В Лиде было что-то, что позволяло предполагать – она каждое утро уделяет себе не меньше полутора часа.
Так она и делала. В отличие от Алисы, которой достаточно было проснуться, да провести рукой по лицу, чтобы выглядеть сказочно, Лида тратила на себя время. Она ухаживала за собой. Если бы меня спросили, что значит ухоженная женщина, я бы ткнул в нее пальцем, еще до нашего знакомства.
Ну что ты так смотришь, сказала она.
Она не могла оторвать от меня взгляд, и что-то было в нем, что-то, из-за чего руки у нее задрожали, и она не смогла расстегнуть пуговицу. Лида знала, чем это чревато, так что зашептала умоляюще – нет, нет, – но было поздно, потому что я встал над ней и разорвал рубашку, и стянул с рук, безвольно протянутых мне, наверх. Она сдалась, даже не начав бороться. Мне нравилась Лидина покорность. Слишком неуступчива была Алиса, слишком с характером. И мне требовалась передышка. Я нуждался в белоснежной мягчайшей перине на сотне теплых матрацев. Я, как принцесса из сказки, нуждался в миллионах перин, чтобы избавиться от одной единственной горошины, прожигающей мне ребра во всех смыслах. Чтобы забыть Алису, я нуждался в Лиде.
Я понял, что постоянно думаю о них обеих.
Отбросил рубашку, и сфотографировал Лиду несколько раз, что представлял себе все утро. А потом взял за руку и потащил за собой в комнату. Там, конечно, было огромное зеркало. Но как раз сегодня это было то, что надо. Я заставил Лиду встать на колени, – все еще в юбке – и обслуживать себя. Я принуждал ее, как последнюю шлюху. И если поначалу она сопротивлялась, то потом вошла в транс, и все время и силы уделила лишь моему члену. Она провела полную ревизию, после чего показала высший класс. Все это время я фотографировал. Особенно удачным мне показался снимок, на котором она прижималась щекой к моему члену, глядя куда-то в сторону, чуть высунув язык, и показывая обручальное кольцо.
Если бы международному движению адюльтера и свинга потребовался символ, я бы отправил им это фото.
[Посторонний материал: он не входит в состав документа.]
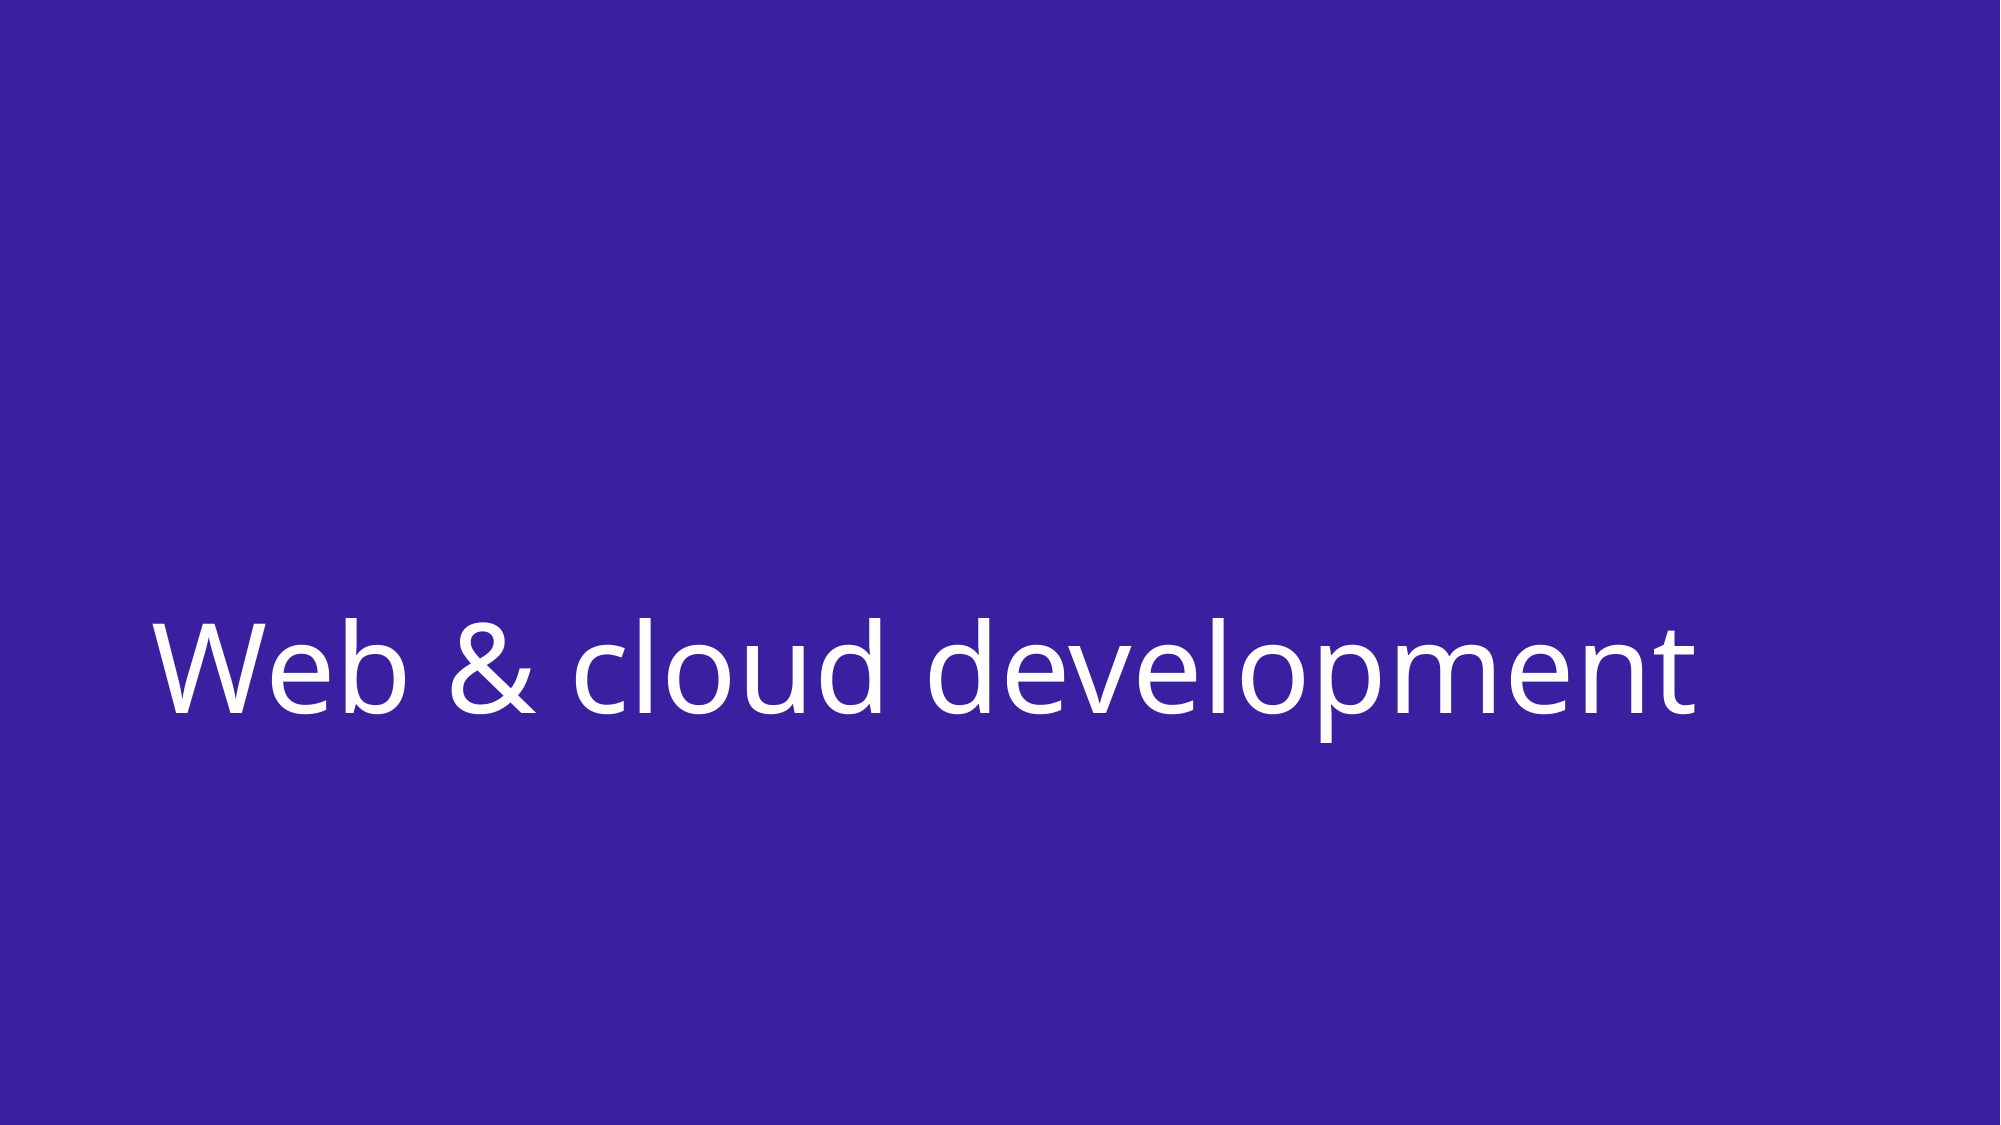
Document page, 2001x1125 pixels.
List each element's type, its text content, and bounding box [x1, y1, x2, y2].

title Web & cloud development [136, 280, 1862, 749]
Лида продолжала, ослепленная вспышками. Я понял, что у нее совершенно отсутствующий взгляд, что она в состоянии грогги, что она боксер, пропустивший удар.
Что же, она расплачивалась за утро, проведенное мной в таком же состоянии.
Я гладил Лиду по голове свободной рукой, сначала легко, а потом все жестче. Мне нравилось ощущать, какие жесткие у нее волосы, нравилось принуждать, хотя сосала она легко, охотно и всегда даже чуть охотнее, может быть, чем раздвигала ноги. Снова отличие между ней и Алисой. Моя супруга, хоть и была любительница выжать все, видела центр мира между ног, в то время, как Лида была не столь категорична.
Я сделал еще снимок, отложил фотоаппарат, и ухватился за голову Лиды. Мне представилось, что она гигантский Мюнхгаузен, застрявший в болоте своей лжи, хвастливый барон, оторванная голова богатыря, лежащая на земле, и мне надо обязательно вытащить ее, пусть она и тяжела, как пушечное ядро. Когда я очнулся, Лида едва не задыхалась, так что я схватил любовницу за талию, бросил на диван и велел, наконец, раздеться. После чего с тщательностью сумасшедшего сделал все то, о чем мечтал утром. С точностью до сантиметра, с выверенностью до секунды. Если бы она была тушей коровы, я бы получил приз как лучший мясник.